In 1928, Mezzrow moved to New York, living on the Grand Concourse in the Bronx, just across the Harlem River from the African-American section of uptown Manhattan whose clubs he began playing in, and where he became friends with Louis Armstrong.
In 1941, he was sentenced to 1-3 years for possession with intent to supply marijuana and sent to Rikers Island, where, in an echo of the Rachel Dolezal case, he managed to "pass" as black and be allocated to the block for African-American prisoners which housed friends and fellow musicians from Harlem. Released at the end of 1942, he resumed playing on the New York jazz scene before leaving for France in the early fifties, where he died in 1972 and was buried in Père Lachaise Cemetery in Paris.

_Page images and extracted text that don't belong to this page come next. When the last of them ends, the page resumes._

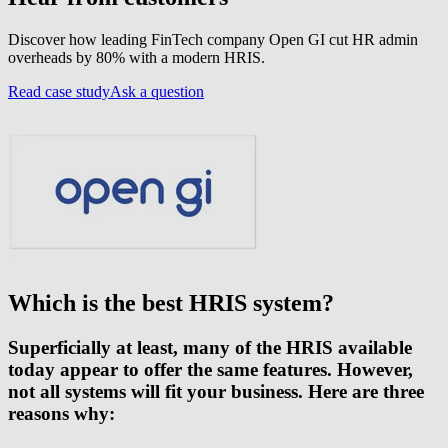
Discover how leading FinTech company Open GI cut HR admin
overheads by 80% with a modern HRIS.
Read case study
Ask a question
Which is the best HRIS system?
Superficially at least, many of the HRIS available
today appear to offer the same features. However,
not all systems will fit your business. Here are three
reasons why: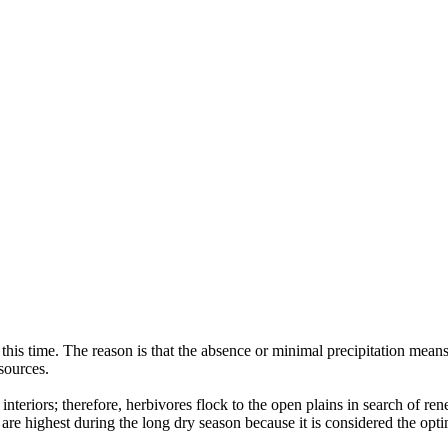
g this time. The reason is that the absence or minimal precipitation mean
sources.
e interiors; therefore, herbivores flock to the open plains in search of r
s are highest during the long dry season because it is considered the opt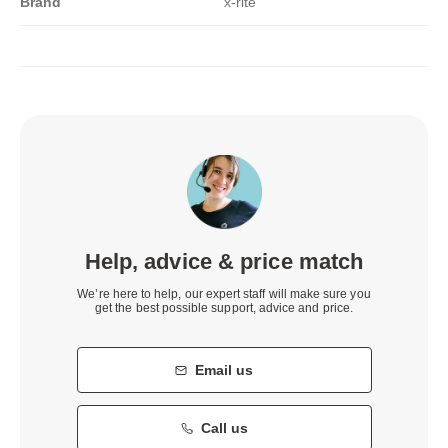
Brand
x-rite
Help, advice & price match
We’re here to help, our expert staff will make sure you
get the best possible support, advice and price.
Email us
Call us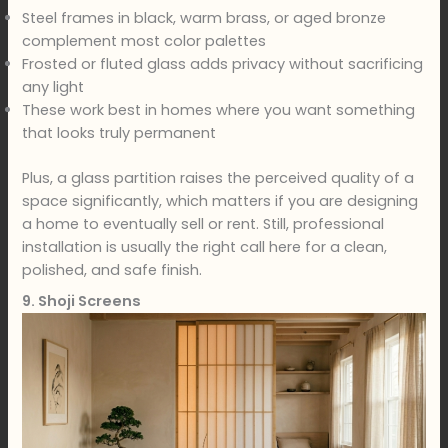
Steel frames in black, warm brass, or aged bronze
complement most color palettes
Frosted or fluted glass adds privacy without sacrificing
any light
These work best in homes where you want something
that looks truly permanent
Plus, a glass partition raises the perceived quality of a
space significantly, which matters if you are designing
a home to eventually sell or rent. Still, professional
installation is usually the right call here for a clean,
polished, and safe finish.
9. Shoji Screens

The book includes an appendix that discusses the technical differences between New Orleans and Chicago-style jazz, an afterword that describes the "transculturation" by which Mezzrow came to see himself as "a pure Black", a self-identification which would surely, and rightly, not go unchallenged now, and a glossary of "hip" slang, including "mezz" for marijuana, as in this song by Stuff Smith.

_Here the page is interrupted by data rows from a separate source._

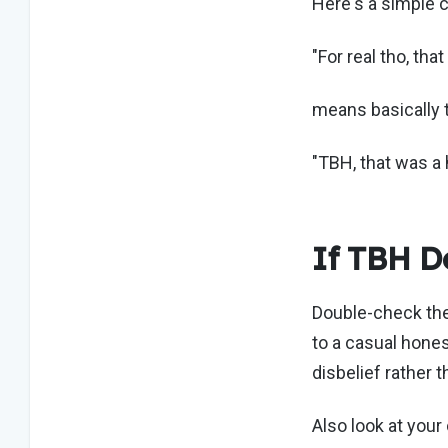
Here's a simple 
"For real tho, tha
means basically 
"TBH, that was a 
If TBH Do
Double-check the 
to a casual hones
disbelief rather t
Also look at your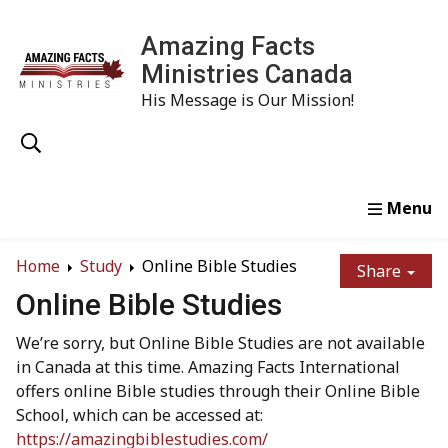
Amazing Facts
Ministries Canada
His Message is Our Mission!
Home
Study
Watch
Read
Order
Conta
Home
Study
Online Bible Studies
Share
Online Bible Studies
We’re sorry, but Online Bible Studies are not available
in Canada at this time. Amazing Facts International
offers online Bible studies through their Online Bible
School, which can be accessed at:
https://amazingbiblestudies.com/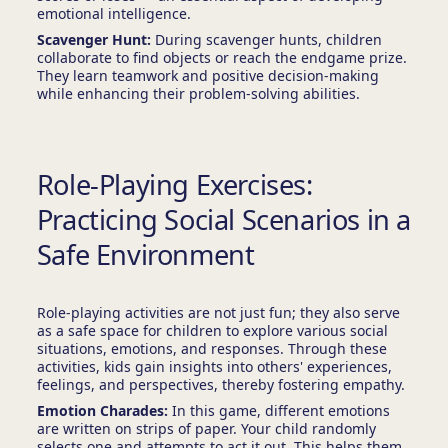
emotional intelligence.
Scavenger Hunt:
During scavenger hunts, children
collaborate to find objects or reach the endgame prize.
They learn teamwork and positive decision-making
while enhancing their problem-solving abilities.
Role-Playing Exercises:
Practicing Social Scenarios in a
Safe Environment
Role-playing activities are not just fun; they also serve
as a safe space for children to explore various social
situations, emotions, and responses. Through these
activities, kids gain insights into others' experiences,
feelings, and perspectives, thereby fostering empathy.
Emotion Charades:
In this game, different emotions
are written on strips of paper. Your child randomly
selects one and attempts to act it out. This helps them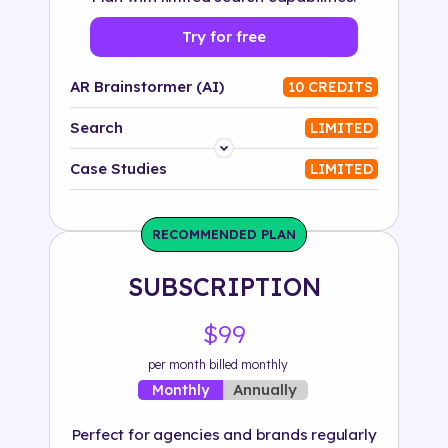
Try for free
AR Brainstormer (AI)
10 CREDITS
Search
LIMITED
Platform
Case Studies
LIMITED
Industry
RECOMMENDED PLAN
Solution
SUBSCRIPTION
500+ tags
$99
per month billed monthly
Annually
Monthly
Perfect for agencies and brands regularly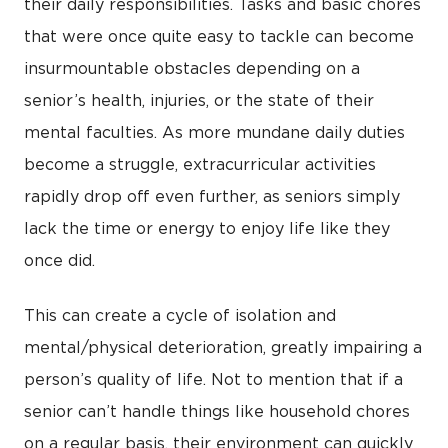
their daily responsibilities. Tasks and basic chores
that were once quite easy to tackle can become
insurmountable obstacles depending on a
senior’s health, injuries, or the state of their
mental faculties. As more mundane daily duties
become a struggle, extracurricular activities
rapidly drop off even further, as seniors simply
lack the time or energy to enjoy life like they
once did.
This can create a cycle of isolation and
mental/physical deterioration, greatly impairing a
person’s quality of life. Not to mention that if a
senior can’t handle things like household chores
on a regular basis, their environment can quickly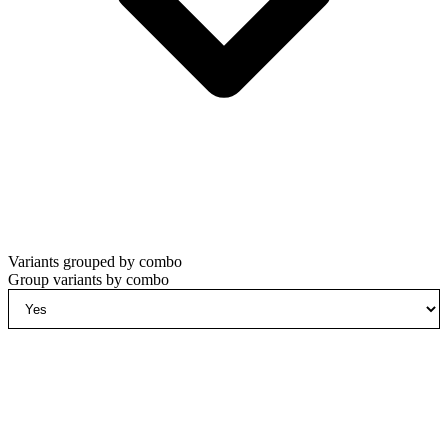
Variants grouped by combo
Group variants by combo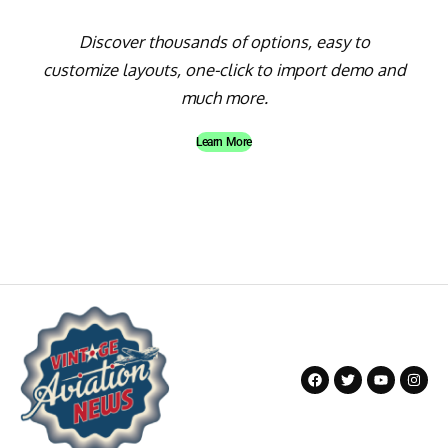
Discover thousands of options, easy to
customize layouts, one-click to import demo and
much more.
Learn More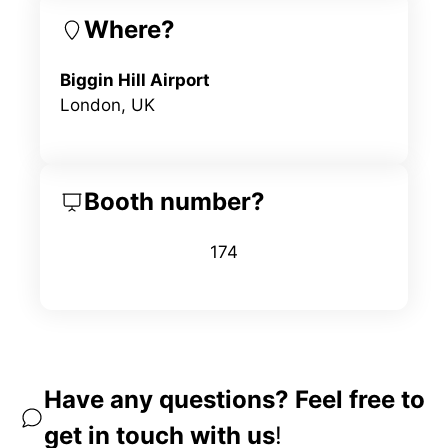
Where?
Biggin Hill Airport
London, UK
Booth number?
174
Have any questions? Feel free to
get in touch with us
!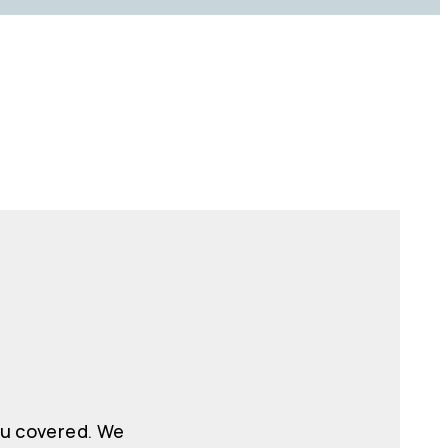
ou covered. We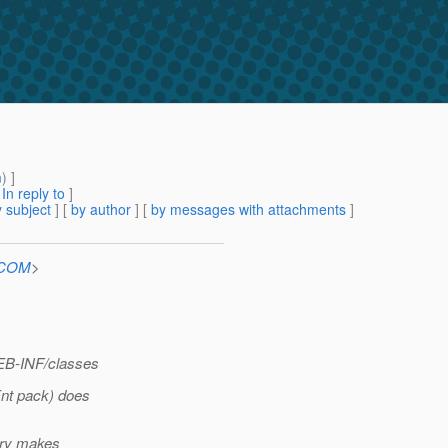
m
) ]
[
In reply to
]
 subject
] [
by author
] [
by messages with attachments
]
n.COM
>
WEB-INF/classes
Ent pack) does
tory makes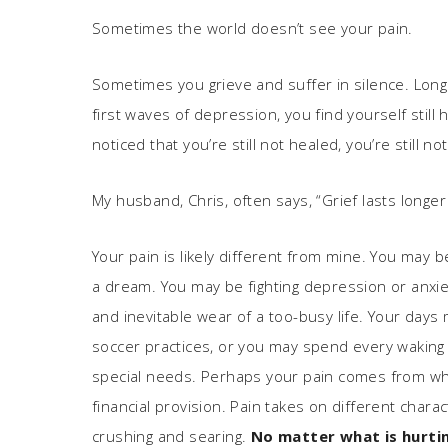
Sometimes the world doesn’t see your pain.
Sometimes you grieve and suffer in silence. Long a
first waves of depression, you find yourself sti
noticed that you’re still not healed, you’re still no
My husband, Chris, often says, “Grief lasts longer
Your pain is likely different from mine. You may b
a dream. You may be fighting depression or anxiet
and inevitable wear of a too-busy life. Your day
soccer practices, or you may spend every waking 
special needs. Perhaps your pain comes from what
financial provision. Pain takes on different chara
crushing and searing.
No matter what is hurtin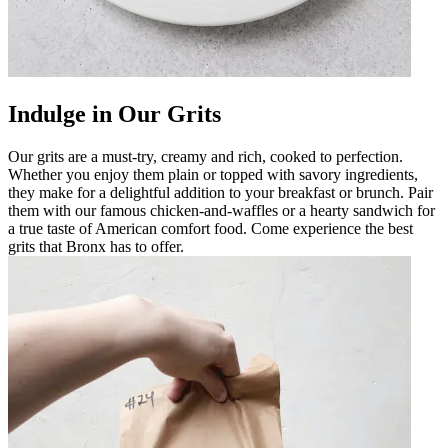
Indulge in Our Grits
Our grits are a must-try, creamy and rich, cooked to perfection.
Whether you enjoy them plain or topped with savory ingredients,
they make for a delightful addition to your breakfast or brunch. Pair
them with our famous chicken-and-waffles or a hearty sandwich for
a true taste of American comfort food. Come experience the best
grits that Bronx has to offer.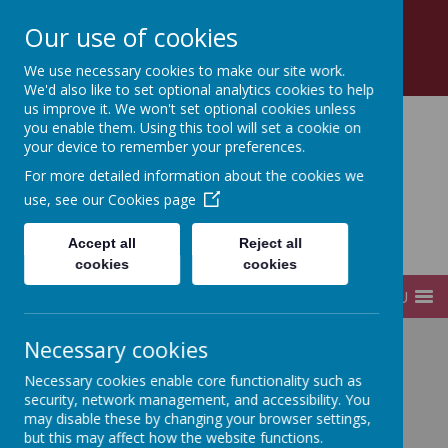
Church Road, Tottenham, London, N17 8AZ
Our use of cookies
0208 808 2923
office@sfds.haringey.sch.uk
We use necessary cookies to make our site work.
We'd also like to set optional analytics cookies to help
us improve it. We won't set optional cookies unless
you enable them. Using this tool will set a cookie on
your device to remember your preferences.
St Francis de Sales
For more detailed information about the cookies we
use, see our
Cookies page
Catholic
Accept all
Reject all
Infant and Junior School
cookies
cookies
MENU
Necessary cookies
Home
Children
Internet Safety
Necessary cookies enable core functionality such as
security, network management, and accessibility. You
may disable these by changing your browser settings,
Internet Safety
but this may affect how the website functions.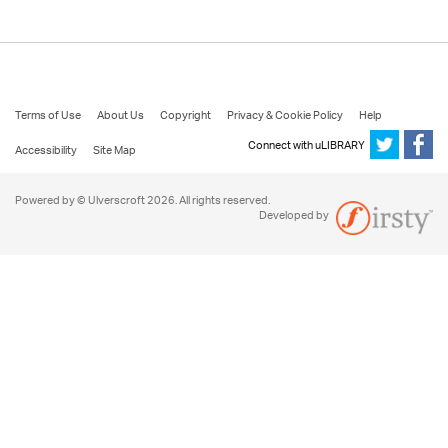
Terms of Use
About Us
Copyright
Privacy & Cookie Policy
Help
Connect with uLIBRARY
Accessibility
Site Map
Powered by © Ulverscroft 2026. All rights reserved.
Developed by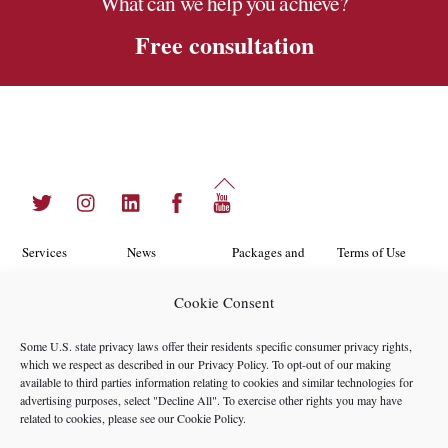
What can we help you achieve?
Free consultation
Back
Twitter
Instagram
LinkedIn
Facebook
YouTube
To
Top
Services
News
Packages and
Terms of Use
Programs
Industries
About Us
Search
Cookie Consent
Career
Insights
Contact Us
Cookie
Some U.S. state privacy laws offer their residents specific consumer privacy rights,
Opportunities
Policy
which we respect as described in our
Privacy Policy
. To opt-out of our making
Locations
Case Studies
available to third parties information relating to cookies and similar technologies for
Privacy
advertising purposes, select "Decline All". To exercise other rights you may have
Team
related to cookies, please see our
Cookie Policy
.
Policy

Mezz was sincere but generally considered to be a pain in arse (ass for our American friends). His book is an entertaining read but totallu unreliable (Interestingly, Bernard Wolfe also wrote a biography of Trotsky!). Mezz's actual playing was extremely limited but he had a good feeling for the blues and such top-line players as Sidney Bechet, Lips Page and Big Sid Catlett were willing to play and record with him, often with superb results (eg the 'King Jazz' records).